[PROBLEM STATEMENT]: From the listing below, pull each line that includes "Ciencias".
◆ ◆ ◆ ◆ ◆
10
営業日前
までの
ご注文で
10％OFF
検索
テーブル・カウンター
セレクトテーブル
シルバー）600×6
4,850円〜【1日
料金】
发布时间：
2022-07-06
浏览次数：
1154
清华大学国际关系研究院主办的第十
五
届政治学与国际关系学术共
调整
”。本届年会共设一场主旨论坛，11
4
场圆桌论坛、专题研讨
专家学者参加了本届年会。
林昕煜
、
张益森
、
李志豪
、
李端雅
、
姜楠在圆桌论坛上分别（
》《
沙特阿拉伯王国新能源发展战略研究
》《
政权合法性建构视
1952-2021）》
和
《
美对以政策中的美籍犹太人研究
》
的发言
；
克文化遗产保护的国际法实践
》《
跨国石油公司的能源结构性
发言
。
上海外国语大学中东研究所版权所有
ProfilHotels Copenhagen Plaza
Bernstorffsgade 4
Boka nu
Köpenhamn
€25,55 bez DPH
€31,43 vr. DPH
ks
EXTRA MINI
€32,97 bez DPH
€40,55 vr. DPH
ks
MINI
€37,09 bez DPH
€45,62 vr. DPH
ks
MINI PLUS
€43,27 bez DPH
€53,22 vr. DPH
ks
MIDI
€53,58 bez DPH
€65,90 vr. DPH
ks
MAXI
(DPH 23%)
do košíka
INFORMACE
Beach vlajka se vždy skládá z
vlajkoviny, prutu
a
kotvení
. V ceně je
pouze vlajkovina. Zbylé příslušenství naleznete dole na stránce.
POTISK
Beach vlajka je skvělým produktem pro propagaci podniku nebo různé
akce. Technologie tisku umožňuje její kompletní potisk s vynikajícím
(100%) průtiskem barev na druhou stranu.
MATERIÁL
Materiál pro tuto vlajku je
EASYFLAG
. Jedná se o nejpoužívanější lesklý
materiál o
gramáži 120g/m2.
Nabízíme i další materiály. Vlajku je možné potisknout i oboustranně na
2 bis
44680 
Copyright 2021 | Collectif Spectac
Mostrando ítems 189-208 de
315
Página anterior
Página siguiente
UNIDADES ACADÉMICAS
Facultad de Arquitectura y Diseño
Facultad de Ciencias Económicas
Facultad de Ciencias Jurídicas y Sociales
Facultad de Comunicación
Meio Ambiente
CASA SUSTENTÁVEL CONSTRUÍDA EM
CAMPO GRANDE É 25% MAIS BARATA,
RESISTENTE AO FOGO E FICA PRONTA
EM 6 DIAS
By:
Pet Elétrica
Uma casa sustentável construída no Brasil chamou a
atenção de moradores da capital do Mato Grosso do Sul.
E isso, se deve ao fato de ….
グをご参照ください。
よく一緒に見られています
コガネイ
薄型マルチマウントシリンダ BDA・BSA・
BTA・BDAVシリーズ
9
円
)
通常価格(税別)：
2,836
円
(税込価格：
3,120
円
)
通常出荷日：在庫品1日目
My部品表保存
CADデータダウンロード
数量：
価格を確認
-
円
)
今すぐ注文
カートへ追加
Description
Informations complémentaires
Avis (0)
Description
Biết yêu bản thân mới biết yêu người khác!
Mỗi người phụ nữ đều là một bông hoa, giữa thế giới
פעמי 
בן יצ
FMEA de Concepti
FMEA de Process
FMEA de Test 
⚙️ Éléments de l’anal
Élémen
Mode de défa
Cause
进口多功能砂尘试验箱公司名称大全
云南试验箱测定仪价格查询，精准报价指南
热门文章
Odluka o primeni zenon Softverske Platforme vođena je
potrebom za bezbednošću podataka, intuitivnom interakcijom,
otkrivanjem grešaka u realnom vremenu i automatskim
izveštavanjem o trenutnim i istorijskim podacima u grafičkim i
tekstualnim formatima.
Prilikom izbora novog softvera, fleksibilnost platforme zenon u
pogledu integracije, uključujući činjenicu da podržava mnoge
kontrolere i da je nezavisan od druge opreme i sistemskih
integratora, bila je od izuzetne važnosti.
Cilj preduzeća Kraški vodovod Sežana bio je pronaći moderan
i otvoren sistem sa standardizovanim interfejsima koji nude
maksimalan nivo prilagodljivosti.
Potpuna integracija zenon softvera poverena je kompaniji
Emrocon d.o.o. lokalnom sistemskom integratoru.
◆ ◆ ◆ ◆ ◆
[ANSWER AREA]:
Facultad de Ciencias Económicas
Facultad de Ciencias Jurídicas y Sociales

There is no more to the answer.